During the legislative session (January through late spring), our efforts are focused squarely on developing, tracking, and/or contributing to legislation that affects trails. Off cycle, we step back and think bigger picture & longer term, focusing on two major challenges that ultimately will necessitate legislative solutions: Act 250 jurisdiction (which we want out of) and Current Use (which we want into). Visit our Advocacy Page to learn more.
So what’s holding things up?
While there is broad consensus that Act 250 is overkill for trails, there remain many stakeholders who are unwilling to simply exempt trails without an alternative oversight program in place. The development of such an alternative has been attempted as recently as 2020/21, the failure of which provided clear lessons as to what ground work needs to be done first. Specifically, the greater outdoor recreation and environmental protection community needs to align on a landscape-level understanding of where trails should and should not go, and trail stewardship organizations need to better codify and communicate the best management practices (BMPs) we already employ at the project level.
On the Current Use front, any additions to the program have serious budget implications, which the legislature is very apprehensive to consider. And any modifications within the program that aim to neutralize budget impacts could impact existing participants who already manage, farm, or conserve their land. In short, Current Use is a very difficult program to modify without a clear understanding of financial implications and broad support.
What is VMBA doing?
First and foremost, VMBA has long identified the importance of acting together with other Vermont trail stewardship organizations, and we now co-Chair the Vermont Trails & Greenways Council (VTGC), the official statewide collective of trail-related organizations and official advisory body to the Vermont Agency of Natural Resources. Much of VMBA’s advocacy work is done through and in support of the VTGC, which extends our footprint to more than 50,000 individual members, 100,000+ annual volunteer hours, and 7,750+ miles of trails.
Second, we are actively strengthening our alliance with organizations that prioritize environmental protection, many of whom nonetheless steward or host recreational trails themselves. Much work has already been done in understanding the perceived gaps that exist in our current BMPs, and our focus is on collaboratively developing a landscape-level approach that would allow us to more easily pursue new trails in areas that are most favorable to outdoor recreation and avoid even proposing projects in areas that did not make sense due to environmental sensitivity.

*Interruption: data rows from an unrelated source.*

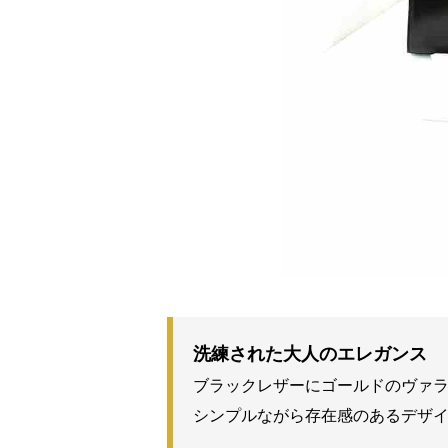
洗練された大人のエレガンス
ブラックレザーにゴールドのヴァ
シンプルながら存在感のあるデザ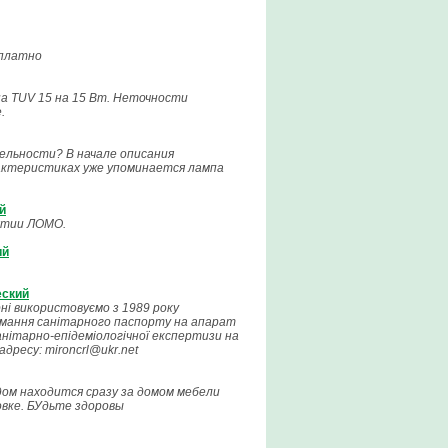
 платно
а TUV 15 на 15 Вт. Неточности
.
ельности? В начале описания
рактеристиках уже упоминается лампа
й
иятии ЛОМО.
ий
еский
ні використовуємо з 1989 року
римання санітарного паспорту на апарат
анітарно-епідеміологічної експертизи на
дресу: mironcrl@ukr.net
дом находится сразу за домом мебели
овке. БУдьте здоровы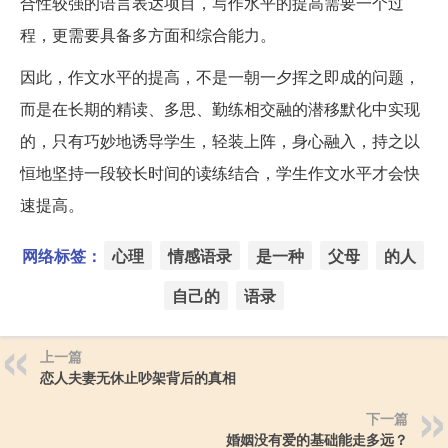
合性较强的语言表达项目，写作水平的提高需要一个过
程，更需要具备多方面和综合能力。
因此，作文水平的提高，不是一朝一夕挥之即成的问题，
而是在长期的精读、多思、勤练相交融的潜移默化中实现
的，只有巧妙地诱导学生，轻装上阵，身心融入，持之以
恒地坚持一段较长时间的读练结合，学生作文水平才会快
速提高。
网络标签：
心理
情感语录
是一种
父母
的人
自己的
语录
上一篇
恋人夫妻无休止吵架背后的真相
下一篇
婚姻没有爱的基础能走多远？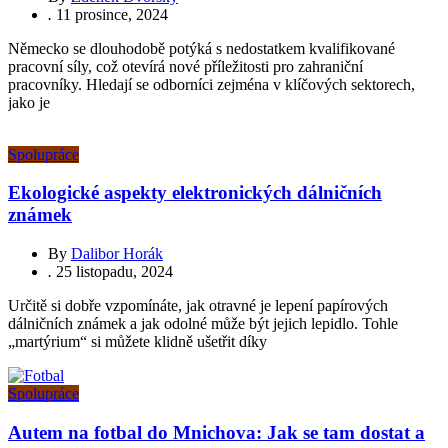
.
11 prosince, 2024
Německo se dlouhodobě potýká s nedostatkem kvalifikované
pracovní síly, což otevírá nové příležitosti pro zahraniční
pracovníky. Hledají se odborníci zejména v klíčových sektorech,
jako je
Spolupráce
Ekologické aspekty elektronických dálničních
známek
By
Dalibor Horák
.
25 listopadu, 2024
Určitě si dobře vzpomínáte, jak otravné je lepení papírových
dálničních známek a jak odolné může být jejich lepidlo. Tohle
„martýrium“ si můžete klidně ušetřit díky
Spolupráce
Autem na fotbal do Mnichova: Jak se tam dostat a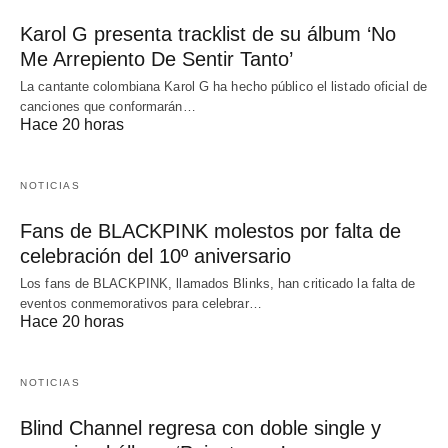
Karol G presenta tracklist de su álbum ‘No
Me Arrepiento De Sentir Tanto’
La cantante colombiana Karol G ha hecho público el listado oficial de
canciones que conformarán…
Hace 20 horas
NOTICIAS
Fans de BLACKPINK molestos por falta de
celebración del 10º aniversario
Los fans de BLACKPINK, llamados Blinks, han criticado la falta de
eventos conmemorativos para celebrar…
Hace 20 horas
NOTICIAS
Blind Channel regresa con doble single y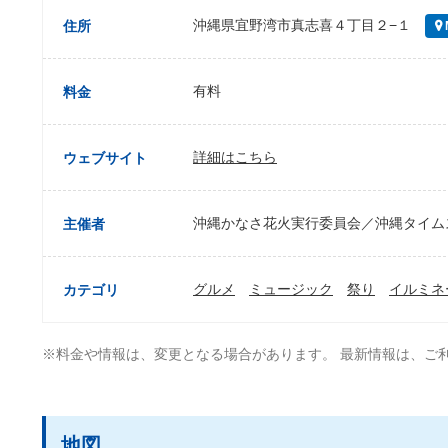
沖縄県宜野湾市真志喜４丁目２−１
住所
有料
料金
詳細はこちら
ウェブサイト
沖縄かなさ花火実行委員会／沖縄タイム
主催者
グルメ
ミュージック
祭り
イルミネ
カテゴリ
※料金や情報は、変更となる場合があります。 最新情報は、ご
地図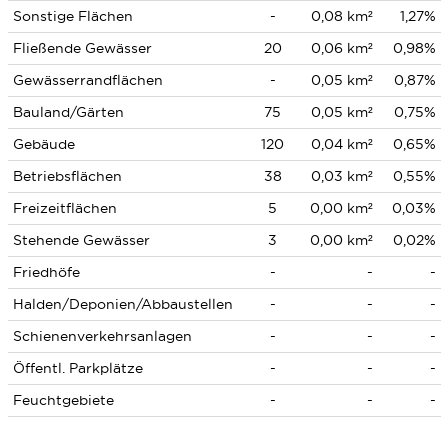
Sonstige Flächen
-
0,08 km²
1,27%
Fließende Gewässer
20
0,06 km²
0,98%
Gewässerrandflächen
-
0,05 km²
0,87%
Bauland/Gärten
75
0,05 km²
0,75%
Gebäude
120
0,04 km²
0,65%
Betriebsflächen
38
0,03 km²
0,55%
Freizeitflächen
5
0,00 km²
0,03%
Stehende Gewässer
3
0,00 km²
0,02%
Friedhöfe
-
-
-
Halden/Deponien/Abbaustellen
-
-
-
Schienenverkehrsanlagen
-
-
-
Öffentl. Parkplätze
-
-
-
Feuchtgebiete
-
-
-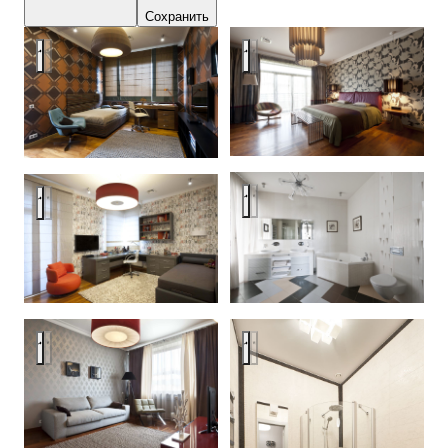
Сохранить
Дом под Москвой
Дом под Москвой
Дом под Москвой
Дом под Москвой
Дом под Москвой
Дом под Москвой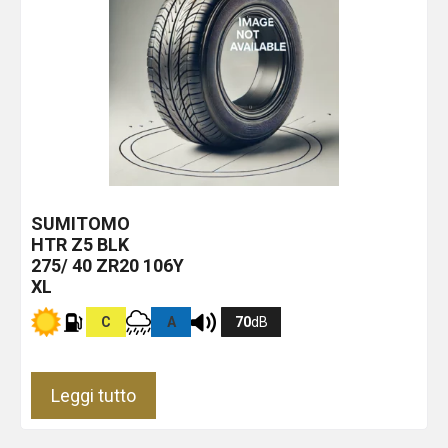
SUMITOMO
HTR Z5
BLK
275/ 40 ZR20 106Y
XL
C
A
70
dB
Leggi tutto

Overall, we are employing a ‘small steps’ approach over one which attempts ‘giant leaps’. Simply extracting trails from Act 250 isn’t tenable for many stakeholders, creating a gap that’s too big to cross from where we are today. Our current work to codify BMPs and develop more useful resources for the broader trails community to follow them will lay the groundwork for what an alternative program should look like. Working with the greater outdoor community to build a landscape-level view for trails will similarly help establish guidance that incentivizes us to think big while minimizing impacts on particularly sensitive natural communities. We are planning to conduct an economic impact study, too, which will quantify the benefits trails bring so that we can more accurately weigh these against their impacts – critical information to balance the costs of a future modification to the Current Use program.
What can you do?
VMBA’s member base of nearly 10,000 individuals affords us significant weight in the statehouse and with our partners. Engaging friends, neighbors, and anyone who appreciates the trails to become a VMBA member will continue to build that strength.
Representing the mountain bike community and upholding the tenants of our Rider Responsibility Code and Ride With Gratitude values is another critical step everyone one of us can take, in establishing our reputation for both when and where we use the trails as well as how we interact with other user groups.
Lastly, be prepared to engage. While we do not have any items on the docket for this upcoming legislative session, things can happen very quickly once we are in session and the ability to rapidly mobilize our member base in support of or opposition to a bill or specific trail-related language therein is an invaluable tool in our advocacy arsenal.
For those who made it all the way through this post – kudos! Feel free to respond in the comments with any questions or suggestions. We’ll share more as we make progress on the efforts outlined above, and appreciate your support as members in the incredible mountain bike community here in Vermont.